Rekomendowane odpowiedzi

Opublikowano
cóż szkoda sie przekamażac, wystarczy isc na plac i zobaczyć jaki jest naped :huh:

 

na 100% JCB ma mechaniczny. Układ przeniesienia napędu w JCB stanowi zespół składający sie z zmiennika momentu i skrzyni kontowej. Tak samo jak w manitou. Chcesz to poczytaj od czego jest naped w manitou

 

http://www.zeppelin-polska.com.pl/manitou.html?cat=420 ---> manitou

 

napęd od zmiennika momentu:)

od 2005 r JCB stosuje zmiennik momentu

 

W manitou nie jest mechaniczny, mechaniczny to ja rozumiem tryb wchodzi w tryb lub cos takiego, moze podeslij jakis prospekt w którym bedzie jasno napisane w teleskopie JCB jest hydrauliczny zamienik momenut. Ja zanalzlem ze w ladowarko koparakch jest to zasosowane za doplatą i to od niedawna, ale uruchamia to sie na ostatnim biegu.

Opublikowano

W czasie gdy ja kupowałem było troszke inaczej, moze wprowadzono teraz inne konstrukcje, tylko nadal nie wiem co to jest ten zmiennik momentu, tak dokładniej może ktos ma jakis opis schemat czy cos?
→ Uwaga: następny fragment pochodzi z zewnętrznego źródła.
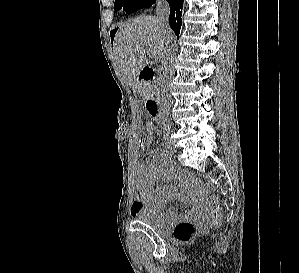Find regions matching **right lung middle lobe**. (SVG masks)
Masks as SVG:
<instances>
[{"label": "right lung middle lobe", "mask_w": 299, "mask_h": 273, "mask_svg": "<svg viewBox=\"0 0 299 273\" xmlns=\"http://www.w3.org/2000/svg\"><path fill=\"white\" fill-rule=\"evenodd\" d=\"M137 0H115L114 8L116 11L120 9L128 10Z\"/></svg>", "instance_id": "dd1d6c3e"}]
</instances>
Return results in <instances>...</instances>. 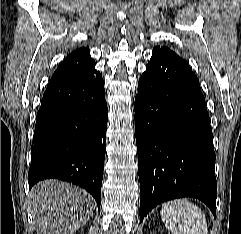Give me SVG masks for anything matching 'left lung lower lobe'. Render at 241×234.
Listing matches in <instances>:
<instances>
[{"label":"left lung lower lobe","mask_w":241,"mask_h":234,"mask_svg":"<svg viewBox=\"0 0 241 234\" xmlns=\"http://www.w3.org/2000/svg\"><path fill=\"white\" fill-rule=\"evenodd\" d=\"M134 110L140 222L158 204L180 197L202 200L216 216L210 119L188 63L166 47H155L139 79Z\"/></svg>","instance_id":"obj_1"}]
</instances>
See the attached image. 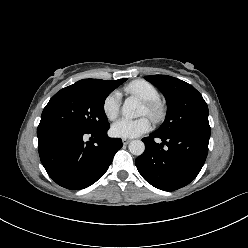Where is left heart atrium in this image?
Here are the masks:
<instances>
[{"mask_svg":"<svg viewBox=\"0 0 248 248\" xmlns=\"http://www.w3.org/2000/svg\"><path fill=\"white\" fill-rule=\"evenodd\" d=\"M151 129V122L146 117L138 119L121 118L111 127L114 136L120 138H135Z\"/></svg>","mask_w":248,"mask_h":248,"instance_id":"obj_1","label":"left heart atrium"}]
</instances>
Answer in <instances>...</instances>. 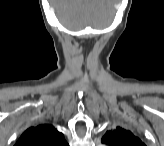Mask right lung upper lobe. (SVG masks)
<instances>
[{
    "label": "right lung upper lobe",
    "mask_w": 164,
    "mask_h": 146,
    "mask_svg": "<svg viewBox=\"0 0 164 146\" xmlns=\"http://www.w3.org/2000/svg\"><path fill=\"white\" fill-rule=\"evenodd\" d=\"M62 133L52 125L41 124L27 129L15 146H66Z\"/></svg>",
    "instance_id": "cb5924a9"
}]
</instances>
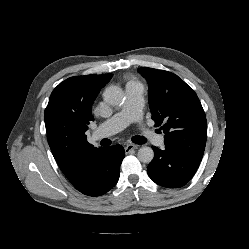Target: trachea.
Masks as SVG:
<instances>
[{
  "label": "trachea",
  "instance_id": "3493384b",
  "mask_svg": "<svg viewBox=\"0 0 249 249\" xmlns=\"http://www.w3.org/2000/svg\"><path fill=\"white\" fill-rule=\"evenodd\" d=\"M132 141L136 144H145L147 140L143 136H134Z\"/></svg>",
  "mask_w": 249,
  "mask_h": 249
}]
</instances>
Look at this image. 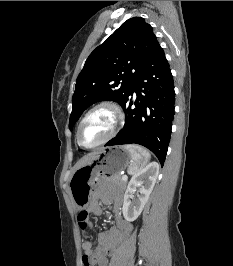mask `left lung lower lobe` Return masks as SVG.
<instances>
[{
  "mask_svg": "<svg viewBox=\"0 0 233 266\" xmlns=\"http://www.w3.org/2000/svg\"><path fill=\"white\" fill-rule=\"evenodd\" d=\"M136 93L135 102L131 96ZM173 76L163 49L158 45L146 61L134 88L123 104L125 126L105 146L139 144L150 149L163 166L174 118ZM135 108H132V105Z\"/></svg>",
  "mask_w": 233,
  "mask_h": 266,
  "instance_id": "0a47b994",
  "label": "left lung lower lobe"
}]
</instances>
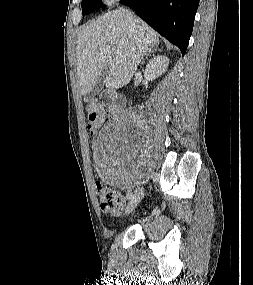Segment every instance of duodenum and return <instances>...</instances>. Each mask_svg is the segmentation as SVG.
<instances>
[{
	"label": "duodenum",
	"instance_id": "obj_1",
	"mask_svg": "<svg viewBox=\"0 0 253 285\" xmlns=\"http://www.w3.org/2000/svg\"><path fill=\"white\" fill-rule=\"evenodd\" d=\"M102 103L106 106L108 115H114L126 106V98L116 91H108L103 94Z\"/></svg>",
	"mask_w": 253,
	"mask_h": 285
}]
</instances>
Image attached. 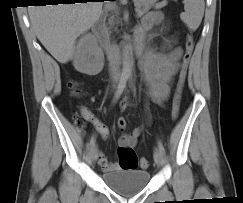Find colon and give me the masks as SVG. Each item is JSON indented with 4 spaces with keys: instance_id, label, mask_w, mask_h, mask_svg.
<instances>
[{
    "instance_id": "5ec220e1",
    "label": "colon",
    "mask_w": 243,
    "mask_h": 203,
    "mask_svg": "<svg viewBox=\"0 0 243 203\" xmlns=\"http://www.w3.org/2000/svg\"><path fill=\"white\" fill-rule=\"evenodd\" d=\"M194 50V39L191 34L187 35L186 43H185V53L183 55L182 65L179 71L178 80H177V89L176 94L173 101L172 106V117L176 119L179 115L180 111V100L181 94L185 85V81L188 75V66ZM71 87L75 92H79L78 84L71 83ZM87 118V113L83 110L81 114L77 117L76 123L79 127H83L85 124V120ZM118 159L119 166L123 170H135L140 165L141 168L148 167V161L143 158L138 161L135 150L130 146H120L118 148Z\"/></svg>"
}]
</instances>
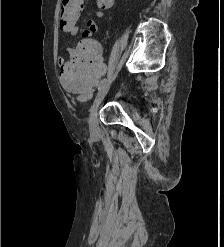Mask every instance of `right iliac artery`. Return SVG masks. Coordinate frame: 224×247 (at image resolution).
I'll return each mask as SVG.
<instances>
[{
    "label": "right iliac artery",
    "mask_w": 224,
    "mask_h": 247,
    "mask_svg": "<svg viewBox=\"0 0 224 247\" xmlns=\"http://www.w3.org/2000/svg\"><path fill=\"white\" fill-rule=\"evenodd\" d=\"M105 84H106V79H103L98 86V90H101Z\"/></svg>",
    "instance_id": "82829eb1"
}]
</instances>
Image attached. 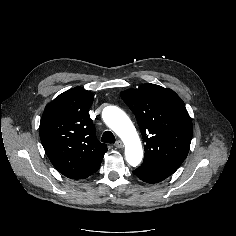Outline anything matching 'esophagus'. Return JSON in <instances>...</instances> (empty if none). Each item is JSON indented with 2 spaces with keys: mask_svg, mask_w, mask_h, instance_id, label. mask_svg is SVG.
I'll list each match as a JSON object with an SVG mask.
<instances>
[{
  "mask_svg": "<svg viewBox=\"0 0 236 236\" xmlns=\"http://www.w3.org/2000/svg\"><path fill=\"white\" fill-rule=\"evenodd\" d=\"M114 146L116 147V148H123V143H122V141H120V140H118L115 144H114Z\"/></svg>",
  "mask_w": 236,
  "mask_h": 236,
  "instance_id": "34e87169",
  "label": "esophagus"
}]
</instances>
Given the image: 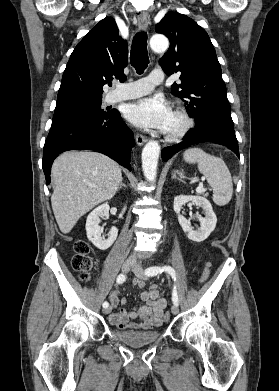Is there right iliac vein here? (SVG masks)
Masks as SVG:
<instances>
[{"mask_svg":"<svg viewBox=\"0 0 279 391\" xmlns=\"http://www.w3.org/2000/svg\"><path fill=\"white\" fill-rule=\"evenodd\" d=\"M133 265H134V259L132 257H128L127 259H125V261L122 264L123 273H127L133 267ZM111 310H112L111 306L106 307L103 309V313L109 314Z\"/></svg>","mask_w":279,"mask_h":391,"instance_id":"1","label":"right iliac vein"}]
</instances>
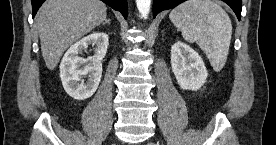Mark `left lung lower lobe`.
Returning <instances> with one entry per match:
<instances>
[{
  "mask_svg": "<svg viewBox=\"0 0 276 145\" xmlns=\"http://www.w3.org/2000/svg\"><path fill=\"white\" fill-rule=\"evenodd\" d=\"M186 0H153V17L166 9L175 7L176 5L184 2ZM227 3L237 15V18H241L242 0H223Z\"/></svg>",
  "mask_w": 276,
  "mask_h": 145,
  "instance_id": "left-lung-lower-lobe-1",
  "label": "left lung lower lobe"
}]
</instances>
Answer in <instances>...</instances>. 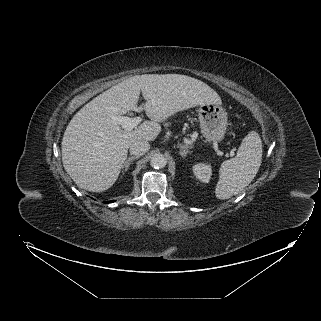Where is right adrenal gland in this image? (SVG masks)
Masks as SVG:
<instances>
[{
  "instance_id": "obj_1",
  "label": "right adrenal gland",
  "mask_w": 321,
  "mask_h": 321,
  "mask_svg": "<svg viewBox=\"0 0 321 321\" xmlns=\"http://www.w3.org/2000/svg\"><path fill=\"white\" fill-rule=\"evenodd\" d=\"M138 158H139L138 156H136V157H129V158L124 162V164H123V166H122V169H123L124 171H127L128 168H129V166H130V164H131V162H132L133 160L138 159Z\"/></svg>"
}]
</instances>
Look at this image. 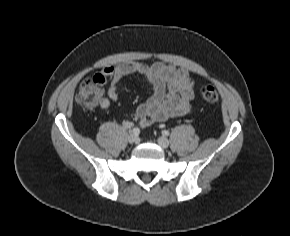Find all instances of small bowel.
<instances>
[{
	"label": "small bowel",
	"mask_w": 290,
	"mask_h": 236,
	"mask_svg": "<svg viewBox=\"0 0 290 236\" xmlns=\"http://www.w3.org/2000/svg\"><path fill=\"white\" fill-rule=\"evenodd\" d=\"M131 75L143 77L152 93L130 115V120L125 121L127 128L133 123L146 127L187 115L192 111L196 81L186 70L161 61L150 64L125 62L108 66L95 74L94 77L109 83L106 93L101 90V96L95 107L106 110L112 102L118 101L119 86L124 78Z\"/></svg>",
	"instance_id": "obj_1"
}]
</instances>
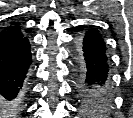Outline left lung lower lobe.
I'll use <instances>...</instances> for the list:
<instances>
[{
	"label": "left lung lower lobe",
	"mask_w": 133,
	"mask_h": 118,
	"mask_svg": "<svg viewBox=\"0 0 133 118\" xmlns=\"http://www.w3.org/2000/svg\"><path fill=\"white\" fill-rule=\"evenodd\" d=\"M85 66L80 87L112 100L109 79V58L103 38L93 29L79 38Z\"/></svg>",
	"instance_id": "left-lung-lower-lobe-1"
}]
</instances>
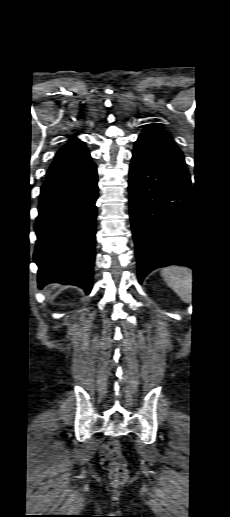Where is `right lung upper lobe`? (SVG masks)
<instances>
[{"instance_id": "right-lung-upper-lobe-1", "label": "right lung upper lobe", "mask_w": 230, "mask_h": 517, "mask_svg": "<svg viewBox=\"0 0 230 517\" xmlns=\"http://www.w3.org/2000/svg\"><path fill=\"white\" fill-rule=\"evenodd\" d=\"M90 162L91 157L85 144L77 138H71L69 143L57 152L47 172L46 181L68 176Z\"/></svg>"}]
</instances>
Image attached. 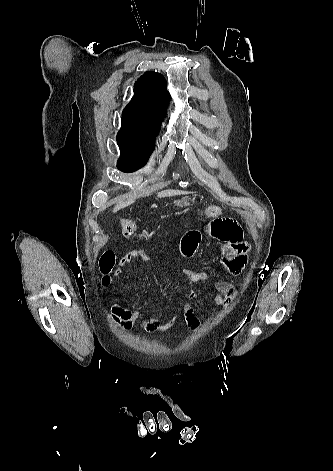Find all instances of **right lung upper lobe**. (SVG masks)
<instances>
[{
    "instance_id": "cb5924a9",
    "label": "right lung upper lobe",
    "mask_w": 333,
    "mask_h": 471,
    "mask_svg": "<svg viewBox=\"0 0 333 471\" xmlns=\"http://www.w3.org/2000/svg\"><path fill=\"white\" fill-rule=\"evenodd\" d=\"M169 100L163 75L145 72L135 82L134 96L123 110L121 128L159 131Z\"/></svg>"
}]
</instances>
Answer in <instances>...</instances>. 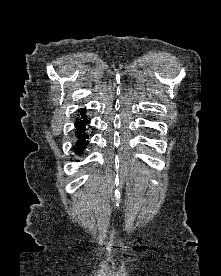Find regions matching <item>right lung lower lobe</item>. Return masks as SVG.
<instances>
[{
	"instance_id": "1",
	"label": "right lung lower lobe",
	"mask_w": 221,
	"mask_h": 276,
	"mask_svg": "<svg viewBox=\"0 0 221 276\" xmlns=\"http://www.w3.org/2000/svg\"><path fill=\"white\" fill-rule=\"evenodd\" d=\"M88 124L87 116L85 115V111H81V118L76 119L75 123V130H76V137L77 142L76 146L73 148L75 153L78 155H82L83 151L85 150L88 141V135L86 134V125Z\"/></svg>"
}]
</instances>
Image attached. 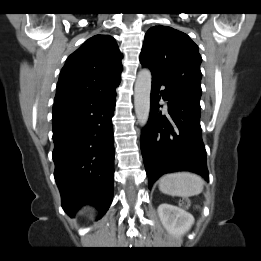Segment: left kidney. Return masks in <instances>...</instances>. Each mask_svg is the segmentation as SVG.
Masks as SVG:
<instances>
[{
    "mask_svg": "<svg viewBox=\"0 0 261 261\" xmlns=\"http://www.w3.org/2000/svg\"><path fill=\"white\" fill-rule=\"evenodd\" d=\"M158 214L165 229L174 237L184 235L194 223V217L189 212L171 204H161Z\"/></svg>",
    "mask_w": 261,
    "mask_h": 261,
    "instance_id": "obj_1",
    "label": "left kidney"
}]
</instances>
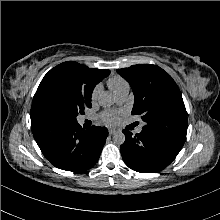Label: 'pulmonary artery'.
<instances>
[{"mask_svg":"<svg viewBox=\"0 0 220 220\" xmlns=\"http://www.w3.org/2000/svg\"><path fill=\"white\" fill-rule=\"evenodd\" d=\"M128 94H129V86H126V87L120 89L118 92L115 93V97H116L117 102L123 103L127 99ZM83 120L84 119H81V121H83ZM141 131H142L141 126L136 129L137 133H140Z\"/></svg>","mask_w":220,"mask_h":220,"instance_id":"1","label":"pulmonary artery"}]
</instances>
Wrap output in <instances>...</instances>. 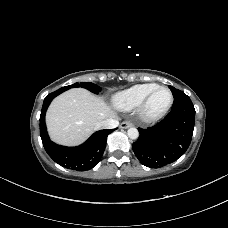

Pierwszy raz spotkalem sie z takim okresleniem.

Opublikowano

zamiennik momentu to nic innego jak przekładnia

to tak samo jak półbiegi (np w ursusie) to jest wzmacniacz momentu :huh:

poprostu ktos tak to przetłumaczył he

Opublikowano

he Paveł nie przesadzaj to nie ursus.

 

sprzegło hydrokinetyczne, bo przekładnia jest hydrokinetyczna

to ze maszyna posiada zmiennik momentu (przekładnie hydrokinetyczną) nie oznacza ze jest to hydrostat.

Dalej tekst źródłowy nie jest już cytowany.